What is being asked:
Reproduce every line of the records below word for word, leaving out the pictures.

-.-.-

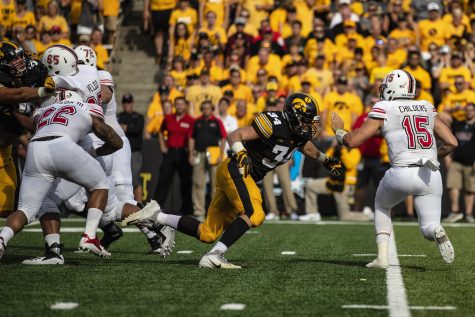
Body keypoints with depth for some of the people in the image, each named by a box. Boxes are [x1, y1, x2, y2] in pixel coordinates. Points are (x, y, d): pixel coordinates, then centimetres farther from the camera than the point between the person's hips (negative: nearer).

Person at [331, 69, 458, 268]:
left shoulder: (384, 110, 6)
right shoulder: (427, 108, 17)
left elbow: (353, 141, 5)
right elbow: (451, 143, 15)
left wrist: (339, 131, 25)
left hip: (402, 173, -2)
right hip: (431, 176, 2)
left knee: (382, 206, 28)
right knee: (429, 228, 13)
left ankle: (382, 257, 13)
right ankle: (437, 232, -24)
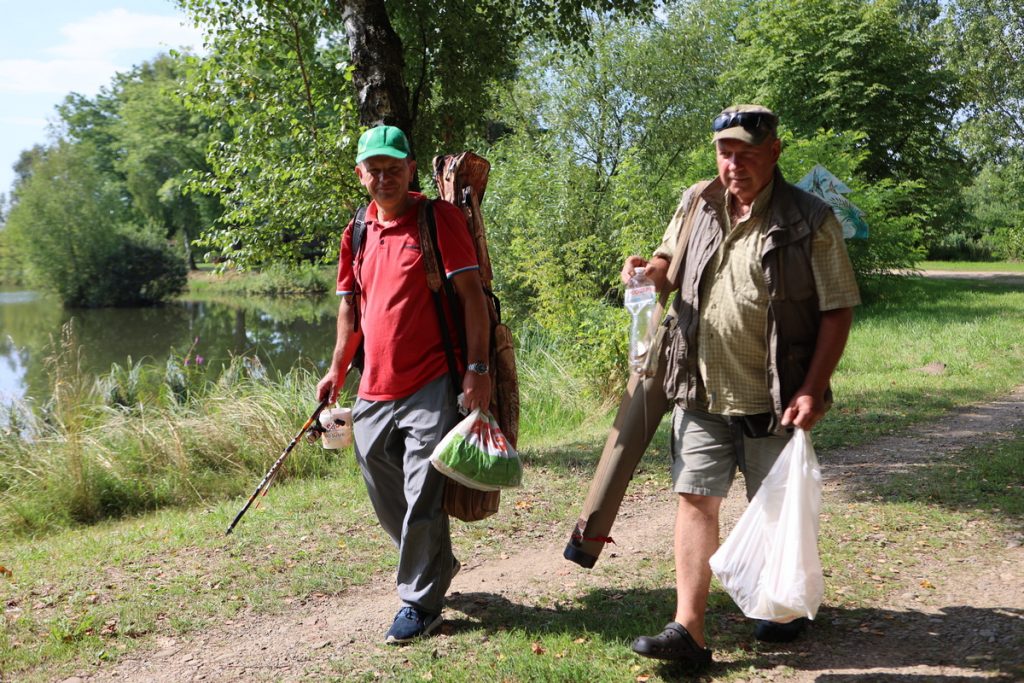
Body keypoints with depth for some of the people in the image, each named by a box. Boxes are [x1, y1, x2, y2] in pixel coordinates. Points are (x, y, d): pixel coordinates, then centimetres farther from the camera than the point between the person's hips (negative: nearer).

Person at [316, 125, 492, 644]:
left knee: (421, 497, -4)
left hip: (431, 387, -6)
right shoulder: (357, 232, 12)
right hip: (374, 390, 7)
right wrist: (337, 369, 18)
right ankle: (436, 566, 39)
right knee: (386, 499, 16)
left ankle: (421, 600, 13)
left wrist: (477, 367, -17)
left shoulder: (439, 217, -5)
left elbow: (471, 294, -10)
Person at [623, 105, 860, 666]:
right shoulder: (697, 203, 4)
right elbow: (670, 263, 20)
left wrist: (812, 390, -16)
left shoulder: (809, 220, -9)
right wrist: (651, 271, -5)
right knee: (695, 500, 0)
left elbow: (838, 310, -8)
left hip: (772, 400, -3)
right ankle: (687, 631, 5)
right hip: (701, 393, 4)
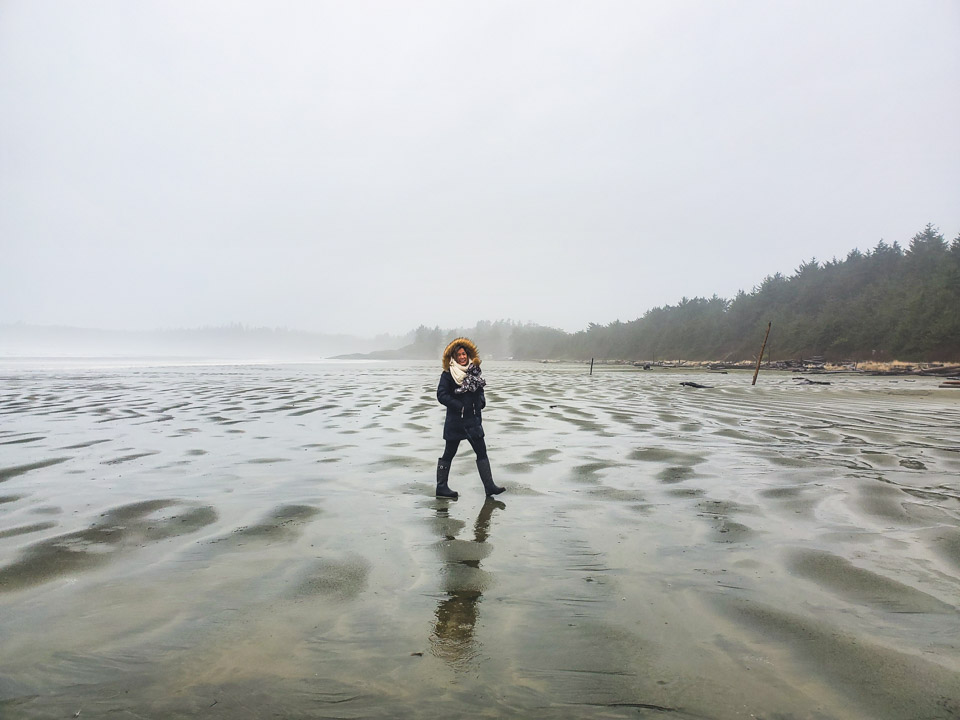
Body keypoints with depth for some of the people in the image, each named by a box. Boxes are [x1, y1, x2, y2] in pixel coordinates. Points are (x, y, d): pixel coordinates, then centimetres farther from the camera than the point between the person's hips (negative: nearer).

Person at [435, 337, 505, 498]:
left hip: (473, 420, 6)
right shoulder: (448, 374, -10)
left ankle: (489, 486, 11)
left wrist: (481, 401, 0)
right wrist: (460, 406, -18)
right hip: (455, 421, -5)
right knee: (449, 454, 5)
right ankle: (441, 488, 16)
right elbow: (441, 395, -15)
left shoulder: (474, 370, 6)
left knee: (482, 452, 5)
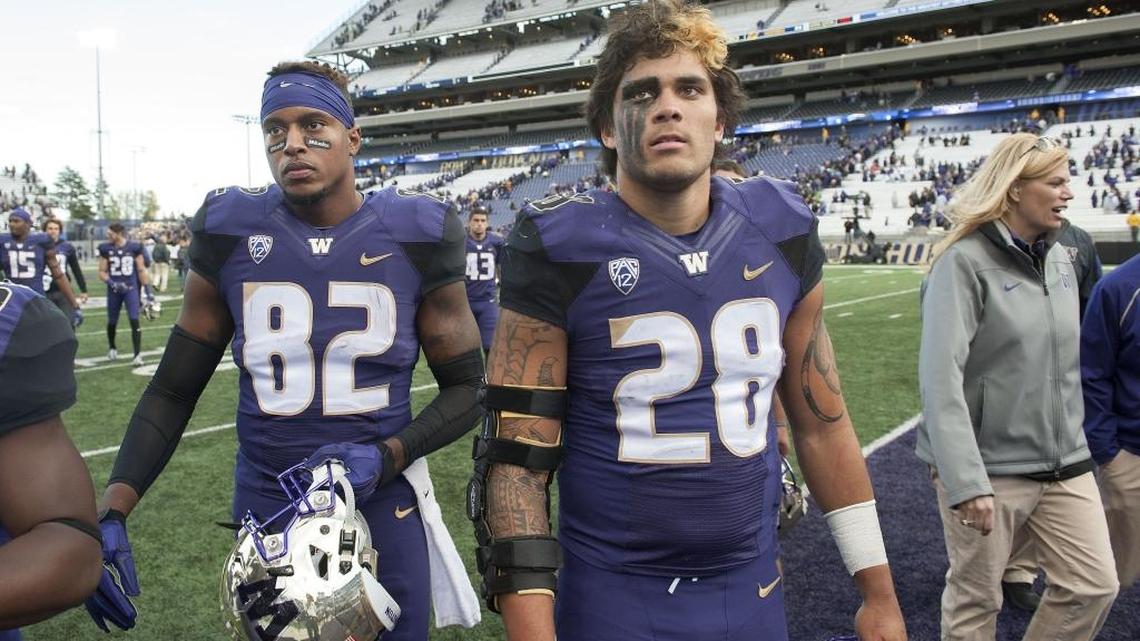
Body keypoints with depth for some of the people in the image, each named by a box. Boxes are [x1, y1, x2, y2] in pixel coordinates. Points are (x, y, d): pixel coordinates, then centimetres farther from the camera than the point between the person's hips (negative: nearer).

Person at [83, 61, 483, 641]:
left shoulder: (413, 237, -7)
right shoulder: (231, 235, -4)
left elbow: (465, 387, -1)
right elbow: (173, 390, 3)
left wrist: (387, 456, -17)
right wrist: (112, 511, -8)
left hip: (383, 507, -1)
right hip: (266, 508, 1)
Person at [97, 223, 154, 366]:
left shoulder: (134, 247, -3)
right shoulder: (106, 249, 0)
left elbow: (141, 270, 3)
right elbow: (102, 272, 4)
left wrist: (148, 290, 2)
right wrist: (111, 283, -15)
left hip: (131, 288, -2)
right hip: (114, 290, 2)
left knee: (134, 321, -12)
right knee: (112, 322, 13)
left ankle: (137, 354, -11)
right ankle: (112, 348, 38)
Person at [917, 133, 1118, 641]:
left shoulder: (1060, 259, 8)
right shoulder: (965, 261, -16)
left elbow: (1065, 362, 15)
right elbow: (940, 377, -23)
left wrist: (1072, 439, 17)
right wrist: (966, 480, -28)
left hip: (1064, 464, 7)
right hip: (990, 467, -6)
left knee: (1095, 586, 9)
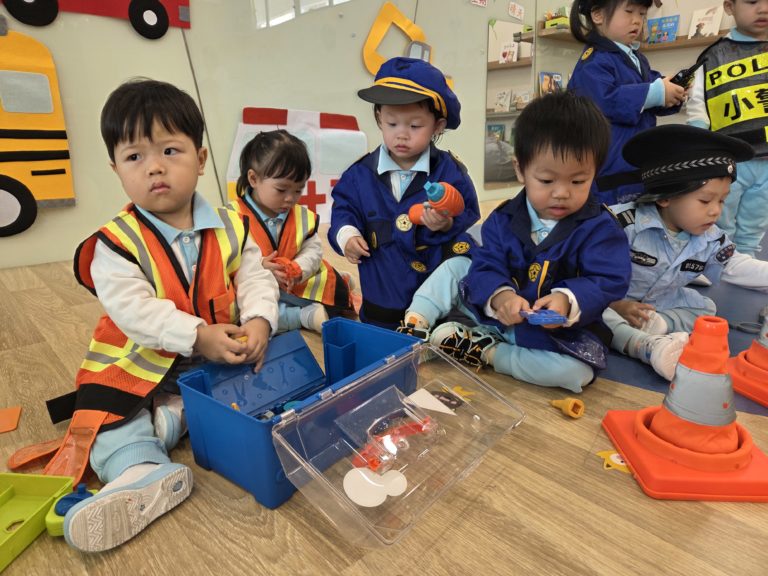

-.-.-

Expected answer:
Body keypoints with depth for some of the people in the image, each named by a box. Boxes are [x1, y1, x2, y2] in pixel coordinates. Points are (x, y, d): pixel coordinates, then centimetres farther from the camera than the point between the person's hips (negative: nearer).

Person at [331, 69, 458, 268]:
left shoulder: (384, 110, 6)
right shoulder: (427, 108, 17)
left elbow: (353, 141, 5)
right elbow: (451, 143, 15)
left wrist: (339, 131, 25)
left hip: (402, 173, -2)
right hip: (431, 176, 2)
left knee: (382, 206, 28)
right knee: (429, 228, 13)
left ankle: (382, 257, 13)
right ankle: (437, 232, -24)
Body keypoints with depth for some of the people in the image, each named by a box. Boxes are [x1, y1, x2, y2] in pixel coordinates. Points are (x, y, d): pixel coordinates, then centimetres farther from the camera than the point between the person's hips (negative: nearer).

Person at [316, 125, 492, 644]:
left knee: (421, 497, -4)
left hip: (431, 387, -6)
right shoulder: (357, 232, 12)
right hip: (374, 390, 7)
right wrist: (337, 369, 18)
right ankle: (436, 566, 39)
right knee: (386, 499, 16)
left ankle: (421, 600, 13)
left wrist: (477, 367, -17)
left shoulder: (439, 217, -5)
left elbow: (471, 294, -10)
Person at [623, 105, 860, 666]:
right shoulder: (697, 203, 4)
right elbow: (670, 263, 20)
left wrist: (812, 390, -16)
left shoulder: (809, 220, -9)
right wrist: (651, 271, -5)
right knee: (695, 500, 0)
left elbow: (838, 310, -8)
left hip: (772, 400, -3)
right ankle: (687, 631, 5)
right hip: (701, 393, 4)
Body keypoints with depth for some of the people in the image, each named by a box. Boxes are [x1, y1, x2, y2] in pixel coordinates. Points are (x, y, d): pixel coordinates, then centimetres farther from the camera than the point between the person's hips (negative: nearer).

Person at [435, 337, 505, 498]:
left hip: (473, 420, 6)
right shoulder: (448, 374, -10)
left ankle: (489, 486, 11)
left wrist: (481, 401, 0)
right wrist: (460, 406, -18)
right hip: (455, 421, -5)
right knee: (449, 454, 5)
right ankle: (441, 488, 16)
right elbow: (441, 395, -15)
left shoulder: (474, 370, 6)
left knee: (482, 452, 5)
Body keypoints with depth for some of the people in the image, each named by a box. Boxes are [x1, y1, x2, y2] in pixel coordinates. Points are (x, y, d): pixel coordinates, then centimetres farther from the camera than the point between the person's hips (negative: nearer).

Person at [83, 61, 483, 641]:
left shoulder: (413, 237, -7)
right shoulder: (231, 235, -4)
left elbow: (465, 387, -1)
right elbow: (173, 390, 3)
left wrist: (387, 456, -17)
right wrist: (112, 511, -8)
left hip: (383, 507, -1)
right hip: (266, 508, 1)
Person at [97, 223, 154, 366]:
left shoulder: (134, 247, -3)
right shoulder: (106, 249, 0)
left elbow: (141, 270, 3)
right elbow: (102, 272, 4)
left wrist: (148, 290, 2)
right wrist: (111, 283, -15)
left hip: (131, 288, -2)
right hip: (114, 290, 2)
left knee: (134, 321, -12)
right knee: (112, 322, 13)
left ankle: (137, 354, -11)
right ankle: (112, 348, 38)
Person at [917, 133, 1118, 641]:
left shoulder: (1060, 259, 8)
right shoulder: (965, 261, -16)
left elbow: (1065, 362, 15)
right elbow: (940, 377, -23)
left wrist: (1072, 439, 17)
right wrist: (966, 480, -28)
left hip: (1064, 464, 7)
right hip: (990, 467, -6)
left knee: (1095, 586, 9)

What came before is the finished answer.